Effectiveness of LLMs for Vulnerability Discovery

  • Many commenters see this as a genuine step change: modern coding models can now surface real, non-trivial bugs in large, complex codebases (Linux kernel, browsers, GhostScript, etc.).
  • Several people report replicating the approach on production systems and getting real critical bugs, alongside duplicates, known/accepted risks, and non-exploitable issues.
  • A key point: the big advance isn’t just “finding a bug” but chaining steps—locating a suspect pattern, reasoning about reachability, and even producing PoCs or tests.

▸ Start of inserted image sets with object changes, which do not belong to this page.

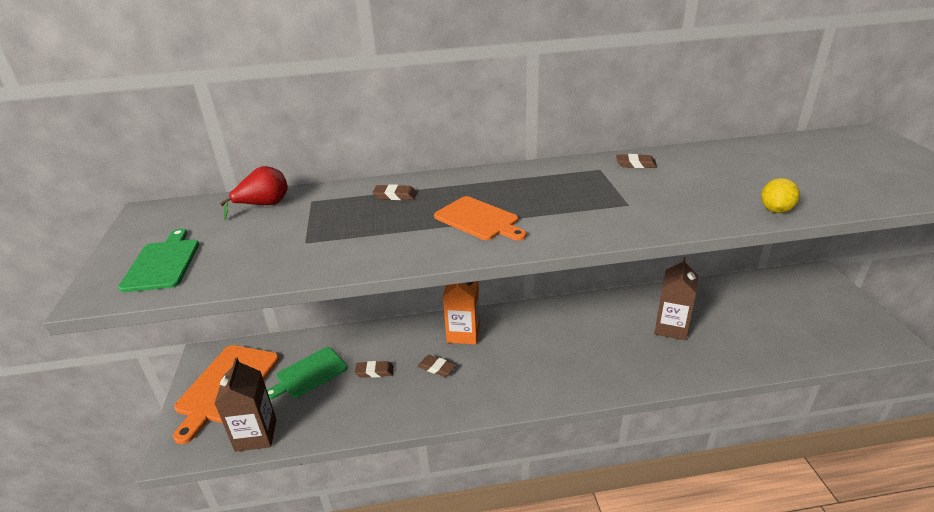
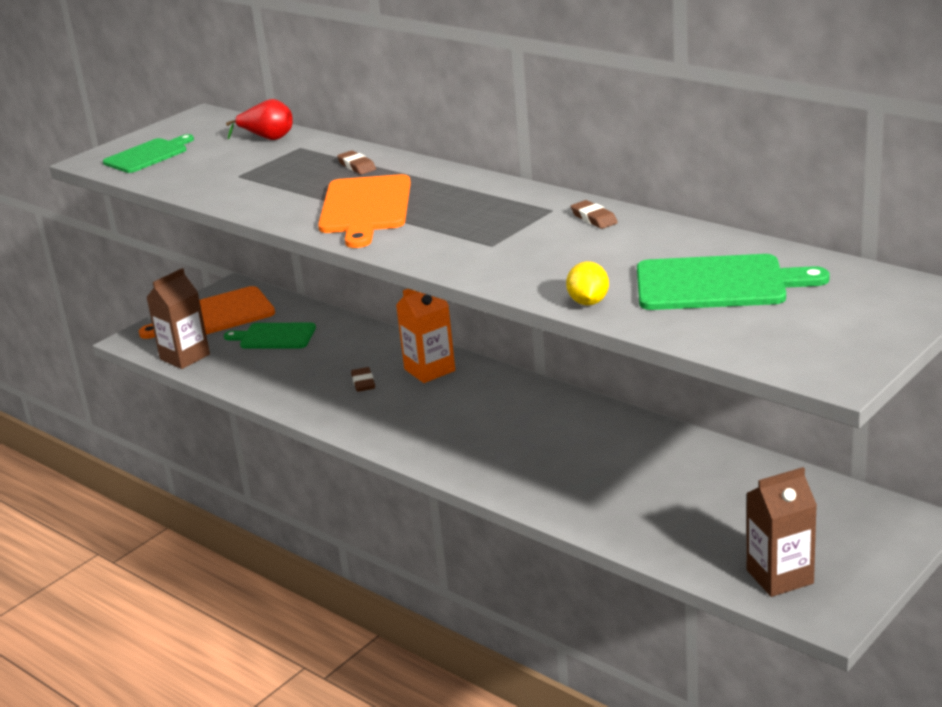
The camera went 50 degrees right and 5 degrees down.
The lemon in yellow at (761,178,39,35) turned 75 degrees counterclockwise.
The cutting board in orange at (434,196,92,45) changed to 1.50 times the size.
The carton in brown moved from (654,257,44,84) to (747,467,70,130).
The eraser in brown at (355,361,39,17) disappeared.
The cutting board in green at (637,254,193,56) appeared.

Comparison to Static Analysis and Fuzzing

  • Some argue traditional static analyzers could have found this kernel bug; others note those tools often drown teams in false positives or require deep expertise to run effectively.
  • Static analysis/fuzzers tend to output raw crashers or hypothetical issues; LLM agents can layer on explanation, triage, exploitability reasoning, and test generation.
  • There’s debate over whether LLM pipelines are a “superset” of fuzzing + static analysis or just another noisy scanner.

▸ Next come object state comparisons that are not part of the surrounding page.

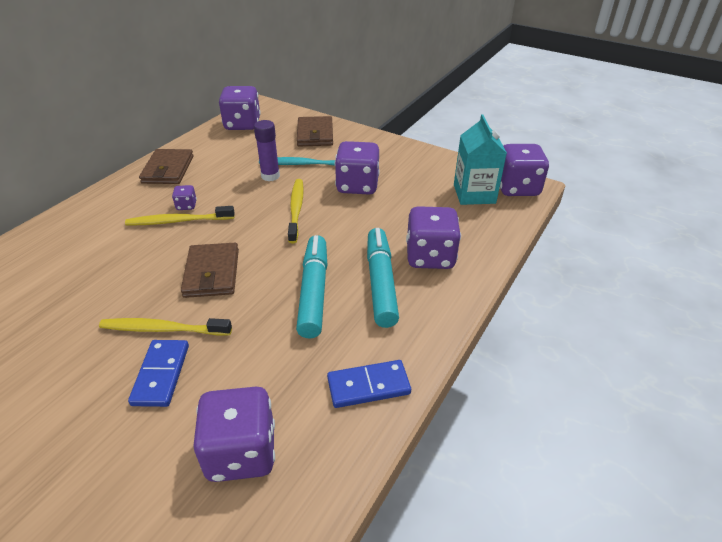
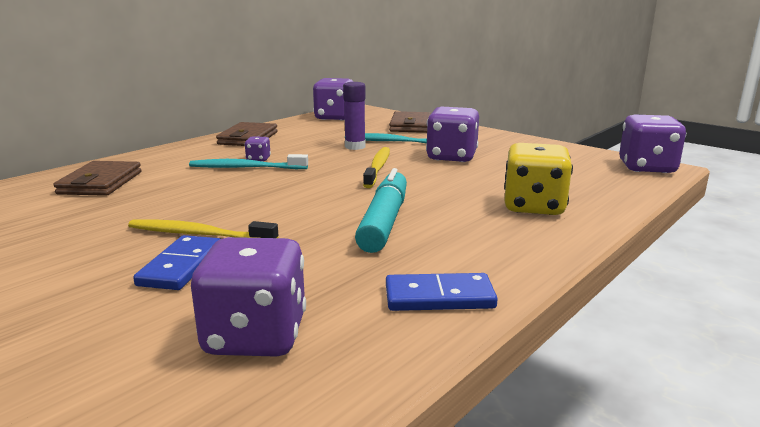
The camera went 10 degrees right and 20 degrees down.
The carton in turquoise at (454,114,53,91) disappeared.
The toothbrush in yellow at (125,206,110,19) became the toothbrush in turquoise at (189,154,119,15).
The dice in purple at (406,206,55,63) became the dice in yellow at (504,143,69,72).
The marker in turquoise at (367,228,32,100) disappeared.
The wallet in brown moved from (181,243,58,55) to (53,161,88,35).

False Positives, Triage, and Workflows

  • One camp claims AI-generated reports are mostly noise and that sorting them would take months.
  • Others counter with recent data from kernel and other projects that AI-found bugs are now “mostly correct,” though volume forced maintainers to add reviewers.
  • A common pattern: multi-stage pipelines where:
    • First pass finds candidate bugs.
    • Second pass (often another LLM) tries to reproduce, validate, and write tests/PoCs.
    • Only validated findings reach humans.

Costs, Tokens, and Enterprise Concerns

  • Individuals report modest costs (tens to hundreds of dollars) for deep audits; but exhaustive scanning of huge systems with top-tier models could run into six figures.
  • Enterprise execs track AI spend closely and worry about scaling costs; they also navigate consumer vs commercial terms-of-service.
  • Others argue the only meaningful metric is ROI vs human labor and the cost of missed vulnerabilities.

Open vs Closed Source and Security Landscape

  • For popular OSS (Linux, etc.), LLMs likely saw much of the code during training, which may boost effectiveness.
  • There’s disagreement over how well LLMs will work on decompiled/closed-source binaries, but several anecdotes suggest they can already reason surprisingly well over assembly/hex dumps.
  • Some foresee an “avalanche” of 0-days in proprietary software; others stress that attackers and defenders both gain power.

Community Attitudes and Hype

  • Thread shows a sharp split:
    • Enthusiasts describe LLMs as “insanely good” recently, especially for code review and bug-hunting.
    • Skeptics emphasize hallucinations, mediocre AI-generated code, and earlier experiences with spammy AI bug reports.
  • Several note a cultural lag: many developers haven’t tried modern tools seriously, while maintainers have moved from banning AI slop to finding AI-assisted reports genuinely useful.